Start Artist Song Time Album Year
0:02:19 Materialeyes Longship 5:25 Inside Out 2023
0:08:20 Ivan The Tolerable String To Ball 4:26 Ritual In Transfigured Time 2023
0:13:10 Steve Broomhead Sun – Moon 4:25 The Night the Stars Fell from the Sky 2023
0:18:01 Flaer Follow 3:49 Preludes 2023
0:22:17 Dengue Fever Wake Me Up Slowly 3:21 Ting Mong 2023
0:25:58 Fearful Symmetry Shifting Sands Extended Play 14:56 The Difficult Second 2023
0:41:26 Hanford Flyover Shallow Waters 6:07 Source 2023
0:47:56 In The Labyrinth Sanctus 3:18 To our rescue 2023
0:51:42 Olivia Cheney Montagne que tu es haute 2:43 Six French Songs 2023
0:54:59 Rafe Pearlman Awen 4:06 Kanu 2023
0:59:41 Quicksilver Night Ft. Dikajee For You 6:44 P’tichka 2023
  1. Manchester trio Materialeyes return with another fine offering of progressive music, played as it should be. The pieces are mostly epic in length, complex, and each one tells a story. True to the story-teller’s pantheon, you’ll hear tales of caution, haunting history, and even a recitation of a nightmare apparently caused by a Wensleydale cheese.
    1. Ambient psychedelic with severe lashings of jazz from the UK. This is the brainchild of Oli Heffernan on bass, guitar, drum machines, synths, with additional players providing drums, vibraphone, sax, flute, trumpet, and French horn. Perfectly hypnotic and addictive
      1. These pieces are all rather dark and moody, precisely what I enjoy. You get a sense of eavesdropping into the sessions within this multi-instrumentalist’s studio, perhaps as the music drifts from an open window long after midnight. Synths, impassioned guitars and hushed vocals add to the feeling of intimacy and desolation
        1. These are just beautiful short pieces by a painter and multi-instrumentalist from London, Realf Heygate. They are comprised of acoustic guitar, piano, and cello, along with some field recordings which draw the mind to eerie pastoral settings. Best listened through in their entirety, the only quarrel I have with this debut is that it is all too short. I hope that we won’t have to wait too long for the next one.

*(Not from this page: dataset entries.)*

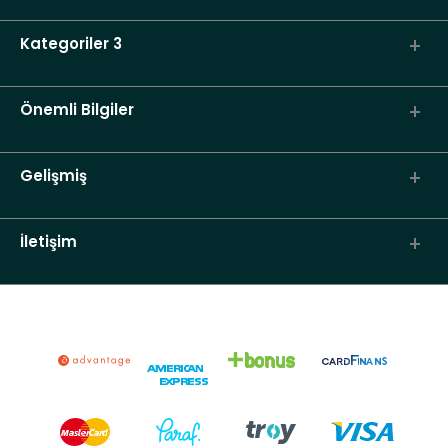
Kategoriler 3
Önemli Bilgiler
Gelişmiş
İletişim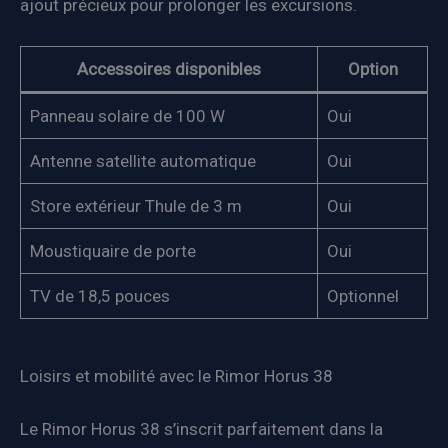
ajout précieux pour prolonger les excursions.
Accessoires disponibles
Option
Panneau solaire de 100 W
Oui
Antenne satellite automatique
Oui
Store extérieur Thule de 3 m
Oui
Moustiquaire de porte
Oui
TV de 18,5 pouces
Optionnel
Loisirs et mobilité avec le Rimor Horus 38
Le Rimor Horus 38 s’inscrit parfaitement dans la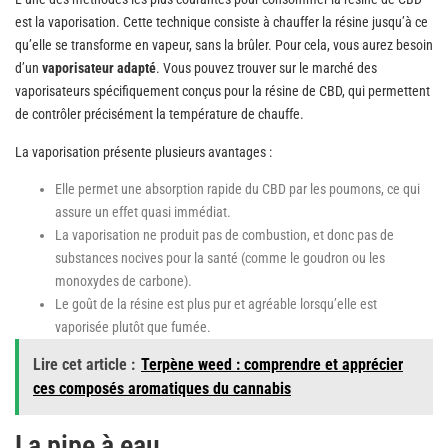
est la vaporisation. Cette technique consiste à chauffer la résine jusqu’à ce
qu’elle se transforme en vapeur, sans la brûler. Pour cela, vous aurez besoin
d’un
vaporisateur adapté
. Vous pouvez trouver sur le marché des
vaporisateurs spécifiquement conçus pour la résine de CBD, qui permettent
de contrôler précisément la température de chauffe.
La vaporisation présente plusieurs avantages :
Elle permet une absorption rapide du CBD par les poumons, ce qui
assure un effet quasi immédiat.
La vaporisation ne produit pas de combustion, et donc pas de
substances nocives pour la santé (comme le goudron ou les
monoxydes de carbone).
Le goût de la résine est plus pur et agréable lorsqu’elle est
vaporisée plutôt que fumée.
Lire cet article :
Terpène weed : comprendre et apprécier
ces composés aromatiques du cannabis
La pipe à eau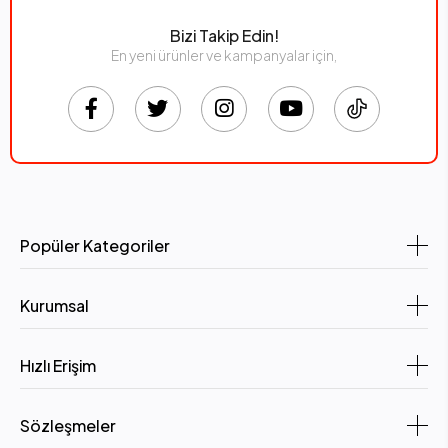
Bizi Takip Edin!
En yeni ürünler ve kampanyalar için,
Popüler Kategoriler
Kurumsal
Hızlı Erişim
Sözleşmeler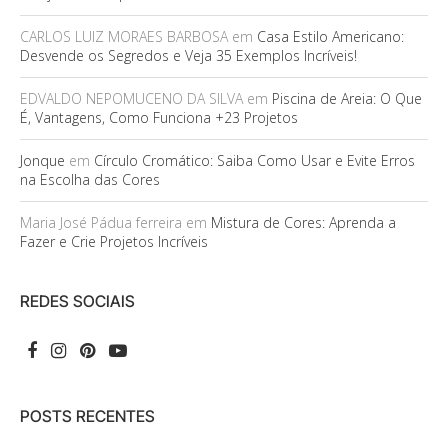
CARLOS LUIZ MORAES BARBOSA
em
Casa Estilo Americano:
Desvende os Segredos e Veja 35 Exemplos Incríveis!
EDVALDO NEPOMUCENO DA SILVA
em
Piscina de Areia: O Que
É, Vantagens, Como Funciona +23 Projetos
Jonque
em
Círculo Cromático: Saiba Como Usar e Evite Erros
na Escolha das Cores
Maria José Pádua ferreira
em
Mistura de Cores: Aprenda a
Fazer e Crie Projetos Incríveis
REDES SOCIAIS
POSTS RECENTES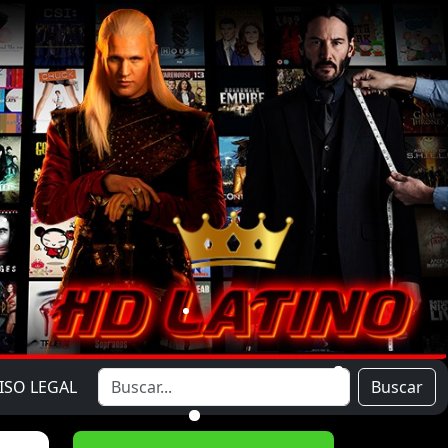
ISO LEGAL
Buscar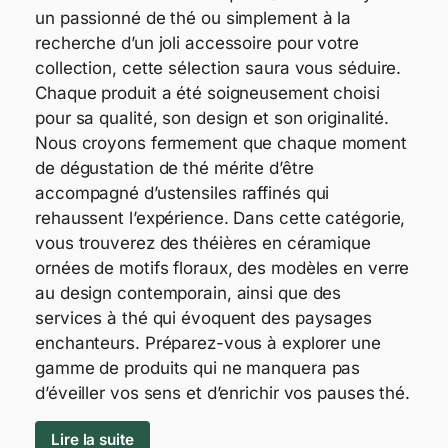
un passionné de thé ou simplement à la
recherche d’un joli accessoire pour votre
collection, cette sélection saura vous séduire.
Chaque produit a été soigneusement choisi
pour sa qualité, son design et son originalité.
Nous croyons fermement que chaque moment
de dégustation de thé mérite d’être
accompagné d’ustensiles raffinés qui
rehaussent l’expérience. Dans cette catégorie,
vous trouverez des théières en céramique
ornées de motifs floraux, des modèles en verre
au design contemporain, ainsi que des
services à thé qui évoquent des paysages
enchanteurs. Préparez-vous à explorer une
gamme de produits qui ne manquera pas
d’éveiller vos sens et d’enrichir vos pauses thé.
Lire la suite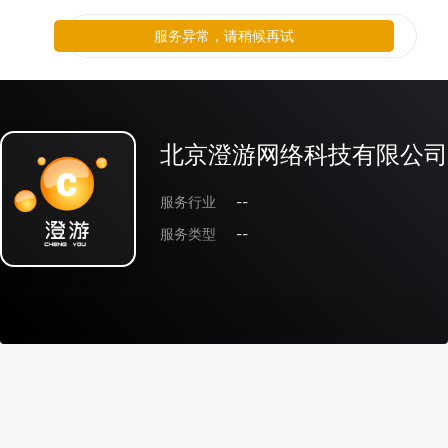
服务异常，请稍候再试
北京澄游网络科技有限公司
服务行业
--
服务类型
--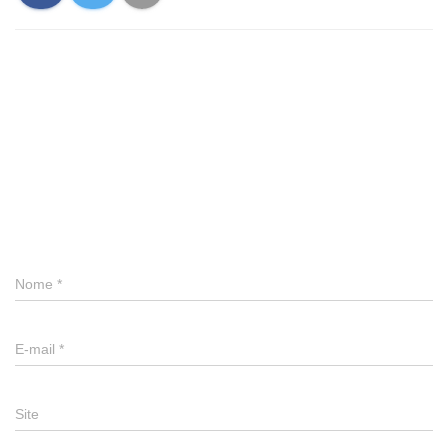
0 comentário
Deixe um comentário
Nome
*
E-mail
*
Site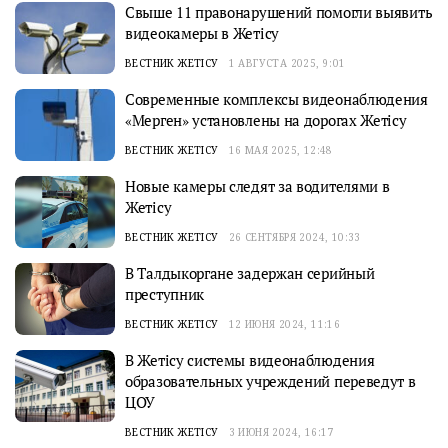
Свыше 11 правонарушений помогли выявить
видеокамеры в Жетiсу
ВЕСТНИК ЖЕТІСУ
1 АВГУСТА 2025, 9:01
Современные комплексы видеонаблюдения
«Мерген» установлены на дорогах Жетісу
ВЕСТНИК ЖЕТІСУ
16 МАЯ 2025, 12:48
Новые камеры следят за водителями в
Жетісу
ВЕСТНИК ЖЕТІСУ
26 СЕНТЯБРЯ 2024, 10:33
В Талдыкоргане задержан серийный
преступник
ВЕСТНИК ЖЕТІСУ
12 ИЮНЯ 2024, 11:16
В Жетісу системы видеонаблюдения
образовательных учреждений переведут в
ЦОУ
ВЕСТНИК ЖЕТІСУ
3 ИЮНЯ 2024, 16:17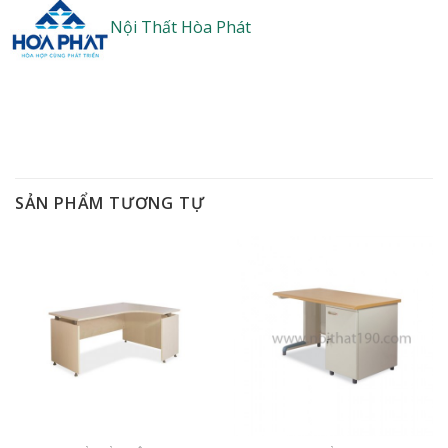
Nội Thất Hòa Phát
SẢN PHẨM TƯƠNG TỰ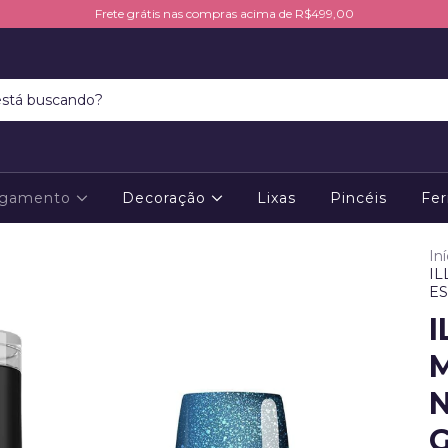
Frete grátis nas compras acima de R$499,00
ngamento
Decoração
Lixas
Pincéis
Fer
Iní
IL
ES
I
M
N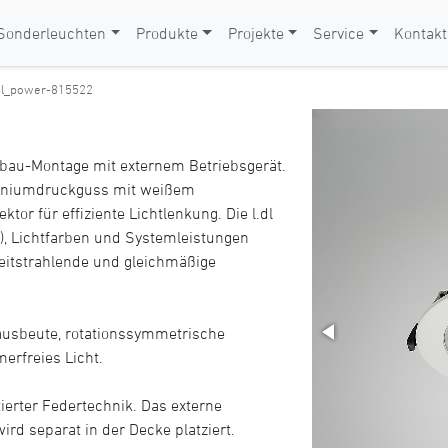
Sonderleuchten
Produkte
Projekte
Service
Kontakt
.dl_power-815522
bau-Montage mit externem Betriebsgerät.
iniumdruckguss mit weißem
or für effiziente Lichtlenkung. Die l.dl
L), Lichtfarben und Systemleistungen
breitstrahlende und gleichmäßige
ausbeute, rotationssymmetrische
erfreies Licht.
ierter Federtechnik. Das externe
rd separat in der Decke platziert.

          1. Hailing from Los Angeles, this multicultural foray espouses the members’ Cambodian roots with 60’s and 70’s pop, psych, and other World music elements. Sung in both English and Cambodian, it’s simultaneously quirky and charming. I love the very Cambodian Silver Fish, but it’s too short, and pivoting between the opening and closing tracks, I’m going with the closer, Wake Me Up Slowly, to illustrate the gist of what you’ll find to enjoy here.
            1. Suzi James and company have released an extended version of my favourite track from their Difficult Second release of last year, over three times the length of the original. And it is even better than it was before. This version extends itself with guitar, oud, violin and flute solos and is an absolute delight.
              1. Duo from the UK brings us neo-psych with folk and electronica elements. Very washy and effected vocals, with wavery, quavery instrumentation. The music is lush and dense, yet it remains airy and light. Lysergic lyrics weave their way amongst the curtains of sound. The guitars in particular often veer into heavy territory, and satisfyingly so. I love the whole thing, the more I listen to it. Shallow Waters should lure you in.
                1. A long-awaited recording for me is this gem from Sweden’s Peter Lindhal, with his array of too many ethnic instruments to list, and talented friends on several others that he has brought on to round out the project. The sound is psychedelic folk, with forays into early and medieval music, but often tackling more contemporary themes.
                  1. Olivia Chaney’s brought her beautiful voice to France this time, in an EP spanning the time from medieval ballads to a bit of 1960’s pop. The arrangements are simple, as suits this material, letting her voice shine, and lending an air of small villages, cafés, and bucolic countryside charm. My only complaint is that six is not enough.
                    1. This recording is positively unearthly, with an introduction to the artist reading that he “started his singing career with the wolves, ravens, and sled dogs of the Alaskan wilderness.” A majority of the instrumentation is acoustic, and some are exotic, such as kora and tablas, but there is one rocker on it. The tracks shimmer with the hushed vocals and lyrics that speak much of nature, reverence, and eternity. My favourite track is the heartbreakingly resplendent Awen
                  1. This collaboration of Warren “Chip” Russell and Dikajee finally see daylight. The music all emanated from Chip, lyrical duties were split between he and Dikajee. The trio of guest guitarists were perfectly chosen to make the material shine, and grandmaster Russell’s production is flawless. As expected, the vocals are superb, as Olja Dikajee proves she can be forceful as well as delicate and complex in her delivery, utilizing her impressive full vocal range. This was entirely worth the wait.